- What this exercise asks
**a)** Decide whether each statement below agrees with the passage on children and parental conflict. Answer yes or no for each, and quote the exact words from the passage that settle it.
(i) The passage says children think and feel the way adults do.
(ii) The passage says abused spouses sometimes feel guilt.
(iii) The passage says concentrating on the past is the healthiest approach.
**b)** From the passage on children and parental conflict, print everything from "As for advice, BroketheCycle" down to "defenses they do.".
**c)** Carry on the passage on children and parental conflict from the point where it stops.

As for advice, BroketheCycle appears to know that concentrating on the future, rather than the past, is the healthiest way to go for everyone concerned. Those of us who grew up hearing our parents say terrible things about each other over and over know it leads to low self-esteem and other problems. Doubt fills the child, who can't help wonder if he or she inherited terrible traits. "Will I be just like my father?" the child wonders. . .and wonders. . .and wonders. {Or mother, as the case might be } "Why didn't he love me?" turns into "What is wrong with me?" and "Did he do those bad things because I am bad?" Doesn't matter that the child's questions are irrational. Children are self-centered -- have to be to survive. They are not little adults, and they don't think or feel like adults. Even abused spouses feel guilt at times. Children do not have the defenses they do.

- Extracted entries
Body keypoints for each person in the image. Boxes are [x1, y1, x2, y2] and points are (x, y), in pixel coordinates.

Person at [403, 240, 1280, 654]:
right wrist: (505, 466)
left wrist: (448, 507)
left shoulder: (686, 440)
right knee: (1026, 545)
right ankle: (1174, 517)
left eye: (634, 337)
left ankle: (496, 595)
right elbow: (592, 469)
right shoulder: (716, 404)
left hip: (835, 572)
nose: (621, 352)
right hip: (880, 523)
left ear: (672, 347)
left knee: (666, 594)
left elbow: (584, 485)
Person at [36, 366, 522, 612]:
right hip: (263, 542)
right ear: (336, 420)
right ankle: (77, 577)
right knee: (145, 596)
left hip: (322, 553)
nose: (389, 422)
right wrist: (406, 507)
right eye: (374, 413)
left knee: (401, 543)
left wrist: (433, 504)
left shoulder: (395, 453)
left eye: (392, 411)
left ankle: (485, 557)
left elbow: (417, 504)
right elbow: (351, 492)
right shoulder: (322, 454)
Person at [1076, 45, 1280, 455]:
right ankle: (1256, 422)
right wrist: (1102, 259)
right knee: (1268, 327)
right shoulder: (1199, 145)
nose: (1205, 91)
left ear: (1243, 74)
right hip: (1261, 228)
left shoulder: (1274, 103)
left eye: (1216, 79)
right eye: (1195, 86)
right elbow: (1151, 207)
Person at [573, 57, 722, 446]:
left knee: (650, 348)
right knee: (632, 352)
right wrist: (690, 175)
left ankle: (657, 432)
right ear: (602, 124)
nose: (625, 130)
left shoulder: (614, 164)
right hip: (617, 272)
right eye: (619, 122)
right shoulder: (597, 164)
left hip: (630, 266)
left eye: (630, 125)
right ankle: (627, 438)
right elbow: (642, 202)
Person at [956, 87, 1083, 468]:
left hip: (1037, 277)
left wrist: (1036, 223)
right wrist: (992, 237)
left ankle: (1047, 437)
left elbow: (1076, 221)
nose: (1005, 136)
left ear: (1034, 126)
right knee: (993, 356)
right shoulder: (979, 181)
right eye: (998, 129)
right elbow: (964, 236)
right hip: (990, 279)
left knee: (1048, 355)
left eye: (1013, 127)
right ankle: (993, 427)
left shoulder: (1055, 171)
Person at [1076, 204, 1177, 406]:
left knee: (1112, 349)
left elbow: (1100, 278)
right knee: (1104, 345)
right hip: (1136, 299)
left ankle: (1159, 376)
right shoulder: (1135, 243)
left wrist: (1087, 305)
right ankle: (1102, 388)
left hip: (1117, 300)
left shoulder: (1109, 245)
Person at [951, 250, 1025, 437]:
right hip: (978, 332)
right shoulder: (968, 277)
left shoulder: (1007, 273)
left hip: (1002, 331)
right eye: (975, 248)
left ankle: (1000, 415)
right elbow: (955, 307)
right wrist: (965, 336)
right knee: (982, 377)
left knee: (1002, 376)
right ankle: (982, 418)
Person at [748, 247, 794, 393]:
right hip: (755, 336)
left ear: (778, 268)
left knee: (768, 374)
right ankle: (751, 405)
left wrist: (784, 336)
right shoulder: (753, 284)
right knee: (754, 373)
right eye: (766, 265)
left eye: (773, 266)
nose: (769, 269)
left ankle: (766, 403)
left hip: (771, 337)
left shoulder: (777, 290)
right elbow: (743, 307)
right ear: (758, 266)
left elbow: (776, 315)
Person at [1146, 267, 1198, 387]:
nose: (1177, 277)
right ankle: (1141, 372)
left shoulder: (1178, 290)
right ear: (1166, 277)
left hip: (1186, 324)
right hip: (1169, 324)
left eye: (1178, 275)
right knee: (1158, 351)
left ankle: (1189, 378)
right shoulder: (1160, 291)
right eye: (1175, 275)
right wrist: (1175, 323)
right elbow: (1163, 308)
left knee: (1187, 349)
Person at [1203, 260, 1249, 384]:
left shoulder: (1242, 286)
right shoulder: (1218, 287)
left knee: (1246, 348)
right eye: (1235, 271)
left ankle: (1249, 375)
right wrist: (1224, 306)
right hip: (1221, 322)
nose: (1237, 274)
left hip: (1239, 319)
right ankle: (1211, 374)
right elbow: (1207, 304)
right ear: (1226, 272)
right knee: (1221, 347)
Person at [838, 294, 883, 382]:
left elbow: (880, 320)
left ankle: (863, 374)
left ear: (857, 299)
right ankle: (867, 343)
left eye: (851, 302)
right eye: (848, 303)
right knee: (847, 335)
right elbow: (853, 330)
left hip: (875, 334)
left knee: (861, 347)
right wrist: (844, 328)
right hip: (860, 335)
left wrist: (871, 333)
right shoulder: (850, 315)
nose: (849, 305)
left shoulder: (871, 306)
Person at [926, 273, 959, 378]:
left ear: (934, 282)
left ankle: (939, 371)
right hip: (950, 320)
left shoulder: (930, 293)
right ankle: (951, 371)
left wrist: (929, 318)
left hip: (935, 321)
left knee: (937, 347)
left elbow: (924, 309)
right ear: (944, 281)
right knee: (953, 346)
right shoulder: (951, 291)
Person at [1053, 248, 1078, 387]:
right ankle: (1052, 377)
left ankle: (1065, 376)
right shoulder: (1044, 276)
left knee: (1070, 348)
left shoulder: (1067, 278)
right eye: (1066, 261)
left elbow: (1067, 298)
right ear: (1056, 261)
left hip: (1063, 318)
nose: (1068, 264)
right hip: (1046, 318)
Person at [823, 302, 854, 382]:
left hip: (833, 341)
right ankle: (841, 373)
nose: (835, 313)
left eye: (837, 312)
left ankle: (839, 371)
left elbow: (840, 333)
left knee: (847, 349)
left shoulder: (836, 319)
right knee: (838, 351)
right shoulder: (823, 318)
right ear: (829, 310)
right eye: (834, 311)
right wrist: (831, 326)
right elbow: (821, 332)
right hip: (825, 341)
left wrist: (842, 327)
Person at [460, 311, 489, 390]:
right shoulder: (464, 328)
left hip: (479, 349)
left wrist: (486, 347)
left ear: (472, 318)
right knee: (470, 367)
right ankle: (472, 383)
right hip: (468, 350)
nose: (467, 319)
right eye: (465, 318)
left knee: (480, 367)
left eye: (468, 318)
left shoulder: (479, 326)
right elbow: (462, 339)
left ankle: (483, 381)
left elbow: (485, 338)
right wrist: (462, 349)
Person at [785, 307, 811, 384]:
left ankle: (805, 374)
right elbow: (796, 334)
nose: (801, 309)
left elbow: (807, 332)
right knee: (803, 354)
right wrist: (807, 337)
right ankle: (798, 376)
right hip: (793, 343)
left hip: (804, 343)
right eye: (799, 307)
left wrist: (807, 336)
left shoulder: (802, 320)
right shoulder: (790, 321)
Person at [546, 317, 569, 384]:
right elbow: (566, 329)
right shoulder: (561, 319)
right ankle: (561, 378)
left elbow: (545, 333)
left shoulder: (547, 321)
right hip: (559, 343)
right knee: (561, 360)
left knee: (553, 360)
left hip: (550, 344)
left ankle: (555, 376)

- Your responses
**a)**
(i) No: "They are not little adults, and they don't think or feel like adults."
(ii) Yes: "Even abused spouses feel guilt at times."
(iii) No: "concentrating on the future, rather than the past, is the healthiest way to go for everyone concerned."

**b)**
As for advice, BroketheCycle appears to know that concentrating on the future, rather than the past, is the healthiest way to go for everyone concerned. Those of us who grew up hearing our parents say terrible things about each other over and over know it leads to low self-esteem and other problems. Doubt fills the child, who can't help wonder if he or she inherited terrible traits. "Will I be just like my father?" the child wonders. . .and wonders. . .and wonders. {Or mother, as the case might be } "Why didn't he love me?" turns into "What is wrong with me?" and "Did he do those bad things because I am bad?" Doesn't matter that the child's questions are irrational. Children are self-centered -- have to be to survive. They are not little adults, and they don't think or feel like adults. Even abused spouses feel guilt at times. Children do not have the defenses they do.

**c)**
Abusive spouses and parents act like scum, no denying that. But it is important to avoid repeated name-calling. It encourages holding onto rage, and benefits no one. Going back over what happened is necessary to healing. Going over what happened again and again re-opens wounds, or even causes new ones. Can cause festering emotional sores! A kind of psychological infection sets in. Mental and physical illness can result. If, on the other hand, one resolves to move forward with the attitude that What happened, happened -- that was then, this is Now --, the wounds heal and scar over. Yes, the scars are there. A n d they are getting fainter. . .b e c a u s e the person who was injured is concentrating on moving a h e a d. Instead of agonizing, he or she is busy building a meaningful life. Hopefully having
resolved never to be cruel to anyone, ever.
Breaking the Cycle is cause for celebration. Shows there is hope, and that being beaten and threatened, though they cause fear, does not, and cannot, destroy the human spirit.